Courtesy Jocelyn Umengan, Boys and Girls Club of Ottawa

Courtesy Jocelyn Umengan, Boys and Girls Club of Ottawa

Kids line up for cake at the official opening of the new Rochester Heights wing of the Boys and Girls Club of Ottawa.

Youth in the Rochester Heights community now have a safe place to spend their leisure time with the launch of a new Boys and Girls Club of Ottawa satellite site in the neighbourhood.

Children and their parents filled the gymnasium of the Cambridge Street Community Public School recently for the club's official opening.

“We’ll be running five days a week, all year round,” says Boys and Girls Club executive director Scott Bradford.

The new club will provide children and youth with active engagement after school and during the summer, he says.

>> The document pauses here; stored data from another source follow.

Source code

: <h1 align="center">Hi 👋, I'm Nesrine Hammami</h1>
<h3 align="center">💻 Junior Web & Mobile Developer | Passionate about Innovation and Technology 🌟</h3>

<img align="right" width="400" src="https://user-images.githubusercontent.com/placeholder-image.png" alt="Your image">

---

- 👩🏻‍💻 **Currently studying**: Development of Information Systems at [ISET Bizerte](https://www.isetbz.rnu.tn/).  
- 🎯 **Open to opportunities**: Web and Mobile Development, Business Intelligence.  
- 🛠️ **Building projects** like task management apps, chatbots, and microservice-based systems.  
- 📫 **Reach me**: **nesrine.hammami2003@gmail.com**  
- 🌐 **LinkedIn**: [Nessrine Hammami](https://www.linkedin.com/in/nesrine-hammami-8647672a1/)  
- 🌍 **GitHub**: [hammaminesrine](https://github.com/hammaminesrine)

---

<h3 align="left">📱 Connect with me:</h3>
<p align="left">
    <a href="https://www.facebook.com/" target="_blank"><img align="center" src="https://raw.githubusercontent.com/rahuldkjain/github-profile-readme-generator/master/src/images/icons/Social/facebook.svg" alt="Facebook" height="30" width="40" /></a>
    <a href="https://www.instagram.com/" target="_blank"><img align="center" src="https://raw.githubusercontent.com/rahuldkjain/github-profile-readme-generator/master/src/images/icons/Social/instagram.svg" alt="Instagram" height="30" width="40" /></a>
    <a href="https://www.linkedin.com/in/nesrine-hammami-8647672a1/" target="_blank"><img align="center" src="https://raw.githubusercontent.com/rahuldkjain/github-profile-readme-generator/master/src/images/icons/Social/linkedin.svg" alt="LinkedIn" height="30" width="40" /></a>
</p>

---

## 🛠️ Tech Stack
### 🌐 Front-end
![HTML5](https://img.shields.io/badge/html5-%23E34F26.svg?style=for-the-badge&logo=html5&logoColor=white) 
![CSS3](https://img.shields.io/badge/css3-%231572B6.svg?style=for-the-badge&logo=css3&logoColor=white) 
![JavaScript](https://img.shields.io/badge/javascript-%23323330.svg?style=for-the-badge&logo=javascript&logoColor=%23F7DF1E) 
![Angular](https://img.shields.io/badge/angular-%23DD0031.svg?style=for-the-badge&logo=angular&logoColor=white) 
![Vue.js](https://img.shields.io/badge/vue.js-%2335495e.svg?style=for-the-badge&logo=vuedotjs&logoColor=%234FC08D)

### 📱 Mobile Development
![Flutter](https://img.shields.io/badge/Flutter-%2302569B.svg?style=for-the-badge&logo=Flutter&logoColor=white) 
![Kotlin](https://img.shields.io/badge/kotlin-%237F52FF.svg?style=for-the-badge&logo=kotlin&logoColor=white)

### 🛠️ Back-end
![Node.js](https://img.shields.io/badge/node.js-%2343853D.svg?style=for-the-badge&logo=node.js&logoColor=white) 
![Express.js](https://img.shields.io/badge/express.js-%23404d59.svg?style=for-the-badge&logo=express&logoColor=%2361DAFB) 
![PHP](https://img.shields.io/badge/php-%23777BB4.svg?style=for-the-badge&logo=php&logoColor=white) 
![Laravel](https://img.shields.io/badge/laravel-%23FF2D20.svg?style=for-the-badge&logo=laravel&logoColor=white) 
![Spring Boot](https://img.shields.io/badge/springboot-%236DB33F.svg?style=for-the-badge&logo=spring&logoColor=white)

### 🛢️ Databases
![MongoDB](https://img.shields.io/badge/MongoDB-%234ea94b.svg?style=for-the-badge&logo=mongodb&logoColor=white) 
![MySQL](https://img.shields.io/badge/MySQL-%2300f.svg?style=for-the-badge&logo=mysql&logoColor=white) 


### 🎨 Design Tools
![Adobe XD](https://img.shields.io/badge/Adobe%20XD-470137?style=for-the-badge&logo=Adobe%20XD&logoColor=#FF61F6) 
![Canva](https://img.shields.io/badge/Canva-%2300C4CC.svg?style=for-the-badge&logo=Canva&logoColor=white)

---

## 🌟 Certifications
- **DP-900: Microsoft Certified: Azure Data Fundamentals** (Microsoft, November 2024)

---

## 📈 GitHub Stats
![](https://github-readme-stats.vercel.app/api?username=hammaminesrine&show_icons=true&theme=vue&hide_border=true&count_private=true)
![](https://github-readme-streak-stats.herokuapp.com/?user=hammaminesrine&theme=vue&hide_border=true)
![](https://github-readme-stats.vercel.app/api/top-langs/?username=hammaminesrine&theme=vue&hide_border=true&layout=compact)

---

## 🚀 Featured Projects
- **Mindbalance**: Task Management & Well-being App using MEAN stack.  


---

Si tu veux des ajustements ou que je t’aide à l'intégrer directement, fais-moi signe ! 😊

The program ,which aims to foster leadership skills among youth, will be split between two locations – Cambridge Street Community Public School for children six to 12, and Adult High School for youth aged 13 to 18.

The club already boasts 130 members.

Bradford says that by offering homework clubs, leadership programs, sports and recreation, the Boys and Girls Club, which has been active in Ottawa for 86 years, hopes to keep youth positively engaged.

Benefits of the program, he says, are that it helps youth to improve their grades, and youth crime drops because they are positively occupied.

 “It’s a real preventative strategy of engaging young people,” he says.

“You are going to see kids doing better in employment as they get ready for the real world and just happier, healthier young people.”

The Rochester Heights Club was made possible through the collaboration of the United Way, Telus Corp., Ontario Trillium Foundation, Ottawa-Carleton District School Board, Somerset West Community Health Centre and Rochester Heights Community House.

Ottawa Centre MPP Yasir Naqvi commended the groups for their joint effort.

“We’re all pooling our resources to make sure that we have effective programming for our young people,” he says.

Naqvi says the program is important because learning also occurs outside the classroom.

“It gives their parents the necessary help, especially when you are looking at inner-city neighbourhoods like Rochester Heights where you have a lot of single mothers,” he says.

“You’ve got a lot of parents who have two or three jobs. We are working with them so that we can help them break from that cycle of poverty and give them a hand so that their kids have the necessary support while they are working hard to support their families.”

It was important for Telus as good corporate citizens to contribute to the Boys and Girls Club’s new program says Ann Mainville-Neeson, Telus director of regulatory affairs.

As part of the company’s “We Give Where We Live” campaign, Telus provides funding for worthy projects within the community. This project provided the perfect opportunity for the company to give back, Mainville-Neeson says.

“This one is just so great for the children, to see them flourish with the nutrition and the opportunity to access computers, which they may not have at home,” she says.

“I think it’s a great initiative. We are proud to support it.”

A member of the Boys and Girls Club, 10-year-old Hersi Hashi, says he has enjoyed being a part of the club and has learned many important values.

Foremost he says, “You have to respect each other and treat them the way you want to be treated.”

Because of the Boys and Girls Club, Hashi says he has learned the benefit of working together through fun games.

 “It’s awesome. I love the Boys and Girls Club.”